[Request] The entire listing that follows must be repeated exactly, pictures excluded.
******
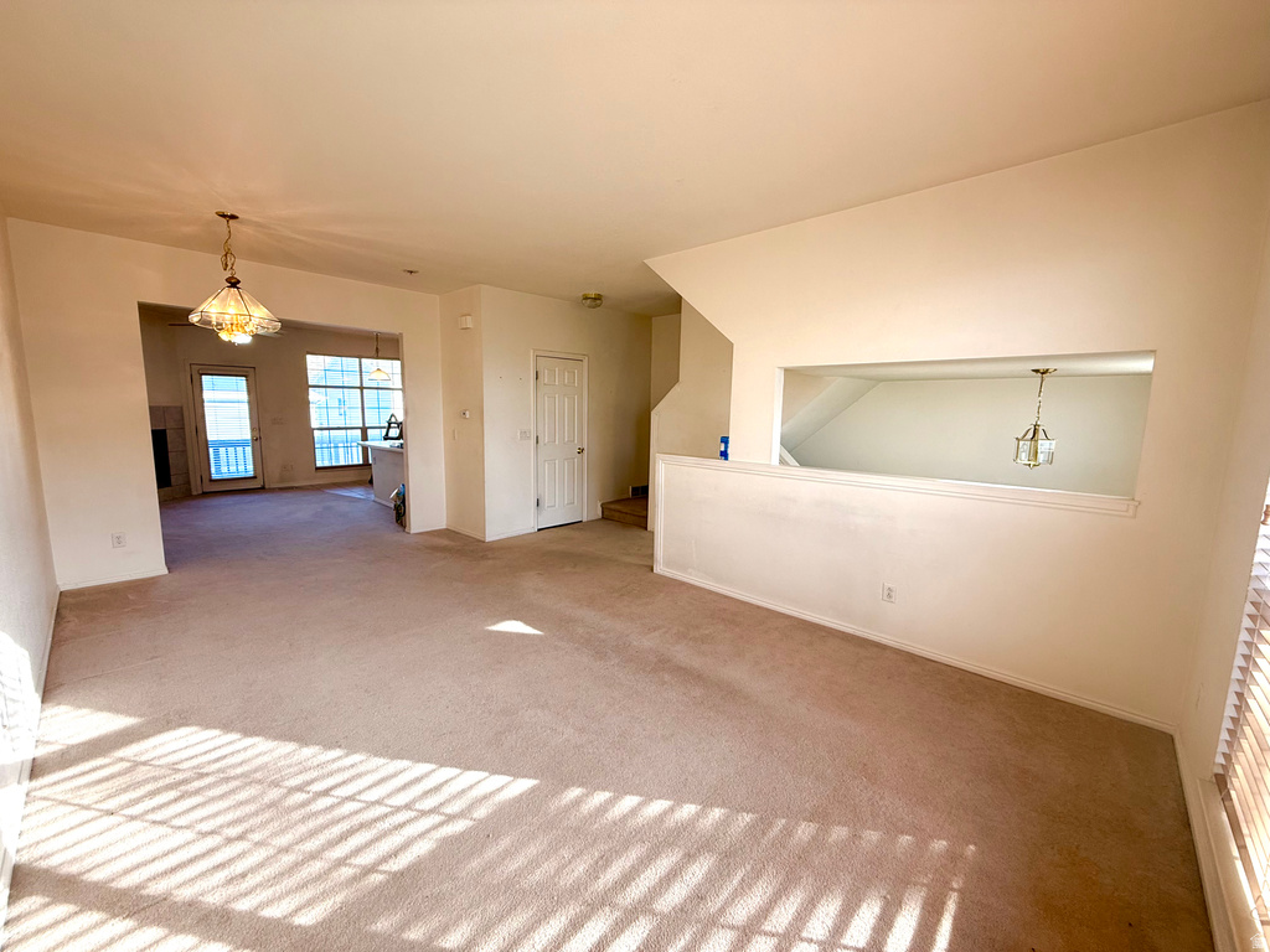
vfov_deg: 85.7
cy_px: 476
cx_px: 635
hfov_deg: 102.1
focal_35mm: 14
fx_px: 514
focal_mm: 2.22
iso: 80
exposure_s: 1/120
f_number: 2.2
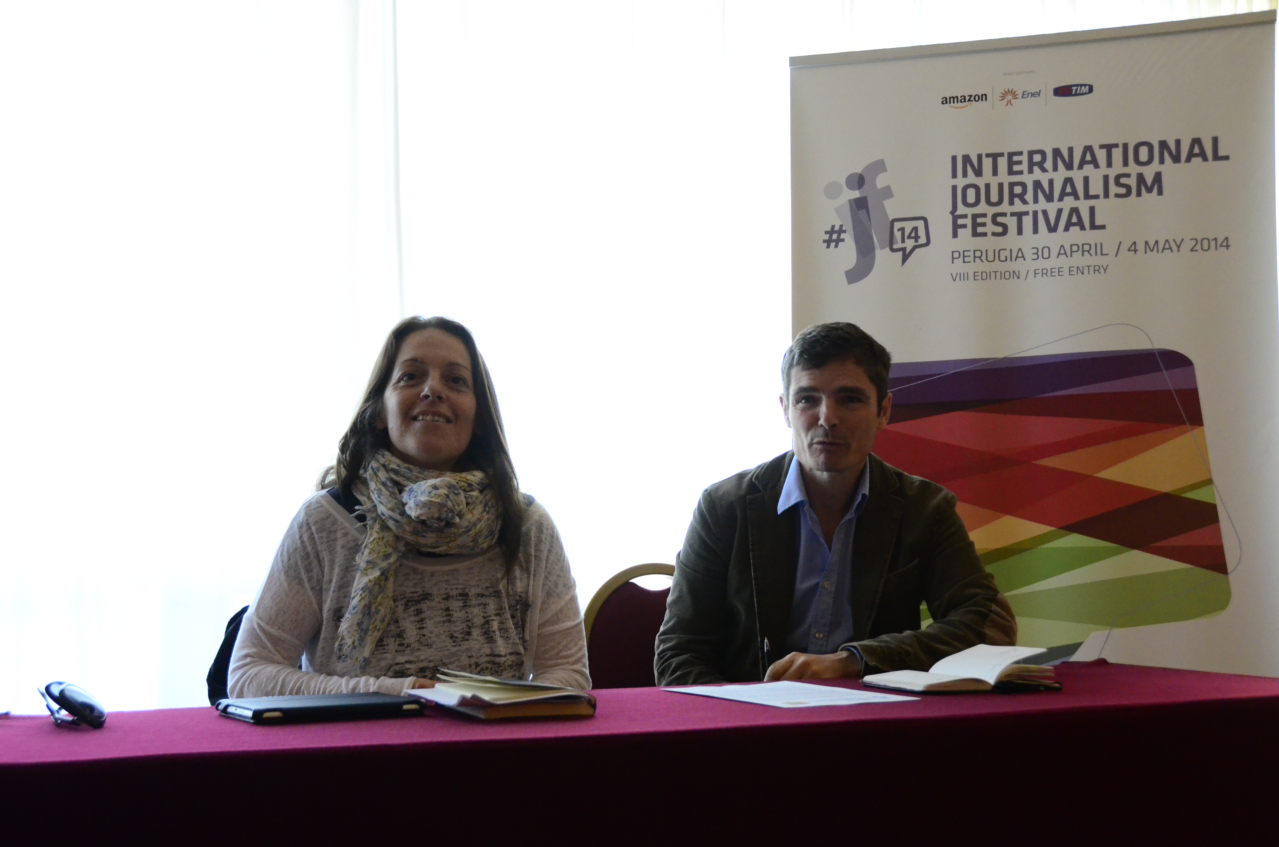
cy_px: 424
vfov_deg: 31.8
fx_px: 1489
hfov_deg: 46.5
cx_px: 640
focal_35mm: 42
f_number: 4
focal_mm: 28
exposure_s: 1/250
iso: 3200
******
[Answer section]
vfov_deg: 85.7
cy_px: 476
cx_px: 635
hfov_deg: 102.1
focal_35mm: 14
fx_px: 514
focal_mm: 2.22
iso: 80
exposure_s: 1/120
f_number: 2.2
cy_px: 424
vfov_deg: 31.8
fx_px: 1489
hfov_deg: 46.5
cx_px: 640
focal_35mm: 42
f_number: 4
focal_mm: 28
exposure_s: 1/250
iso: 3200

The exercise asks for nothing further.